The present claim was brought only three days before the end of the six-year limitation period for a claim on the cheque. During much of that time the claimant permitted the defendant to continue gambling at its club, though always requiring payment in cash or on a third party’s account. During that period he lost more than £10 million.
The defendant took the point that the agreement to allow him to continue gambling with no steps being taken to recover the £2 million amounted to a breach of section 16 of the 1968 Act. In addition, he contended that the underlying loan agreements were null and void under the Gaming Act 1892.
His Lordship said that section 16 had since been repealed. Section 16(1) prohibited the provision of credit by a licence holder in two respects: first, for enabling any person to take part in gaming at the licence holder’s premises, and, second, in respect of any losses incurred by any person in such gaming; thus, both before and after the gaming.
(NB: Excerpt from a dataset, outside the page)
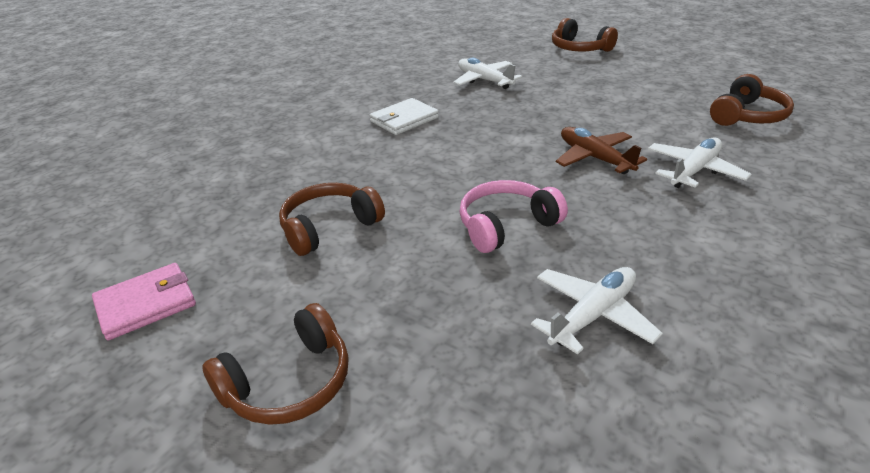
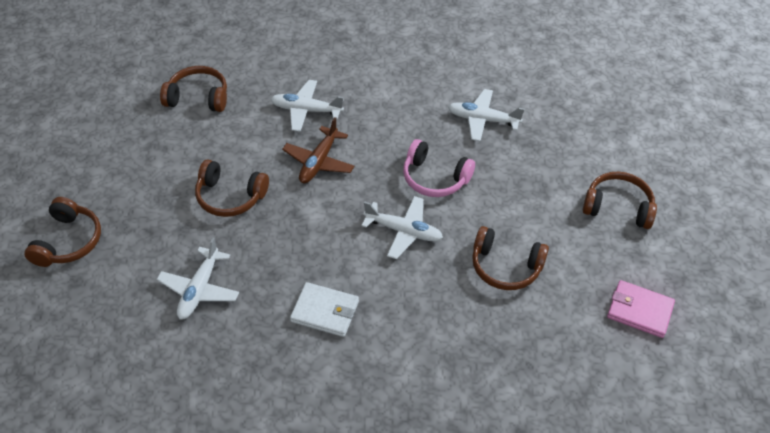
camera: 125 degrees left, 15 degrees up
(447, 180) = (403, 231): none -> white plane
(578, 107) = (230, 197): none -> brown headphones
The facts raised the question whether, if the underlying loan and original cheques were validly made and accepted, but later the licence holder committed a separate breach of section 16, for example, by redeeming the cheques in exchange for a substitute cheque in circumstances which did not comply with section 16(2A), or by giving credit for losses in breach of section 16(1)(b), did that affect the preexisting liability on the original loan?
The defendant’s first contentions arose from the circumstances in which the substitute cheque was signed and handed to the claimant. The judge had rejected those arguments, but in his Lordship’s view, the position was not clear. It could not be said that that defence had no prospect of success.
The club’s own evidence suggested a deliberate policy decision not to seek to enforce liability on the cheque while the defendant continued to gamble at the club.
The Master of the Rolls and Lord Justice Sedley delivered concurring judgments.
Solicitors: Quastels Avery Midgen; Beachcroft LLP.